**ABOUT THIS EXERCISE:**
Set every entry down again exactly, excluding any pictures.

Body or hand keypoint data

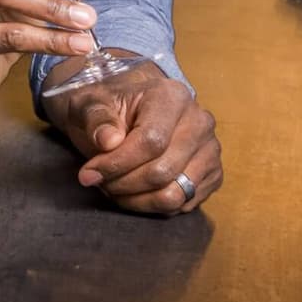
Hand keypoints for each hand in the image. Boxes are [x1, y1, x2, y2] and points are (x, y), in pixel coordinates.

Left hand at [47, 57, 221, 215]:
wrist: (123, 114)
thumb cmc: (105, 110)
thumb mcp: (89, 105)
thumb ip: (96, 119)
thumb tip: (109, 141)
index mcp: (171, 96)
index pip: (151, 141)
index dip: (117, 163)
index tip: (89, 173)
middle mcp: (199, 121)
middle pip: (163, 170)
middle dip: (123, 184)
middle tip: (98, 181)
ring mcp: (210, 150)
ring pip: (175, 194)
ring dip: (136, 199)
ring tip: (113, 187)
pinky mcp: (212, 174)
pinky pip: (184, 204)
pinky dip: (152, 206)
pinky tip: (132, 191)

**EXERCISE OUTPUT:**
Hand keypoints for each hand in the image. Boxes are [x1, y1, x2, y2] and points are (x, y), in pixel coordinates.

Left hand at [47, 57, 221, 215]:
wrist: (123, 114)
thumb cmc: (105, 110)
thumb mcp: (89, 105)
thumb ip: (96, 119)
thumb tip: (109, 141)
index mcp: (171, 96)
index pip: (151, 141)
index dip: (117, 163)
index tip: (89, 173)
middle mcp: (199, 121)
middle pip: (163, 170)
middle dip: (123, 184)
middle tip: (98, 181)
ring mcp: (210, 150)
ring pip: (175, 194)
ring dip: (136, 199)
ring tip: (113, 187)
pinky mcp: (212, 174)
pinky pip: (184, 204)
pinky dip: (152, 206)
pinky tip: (132, 191)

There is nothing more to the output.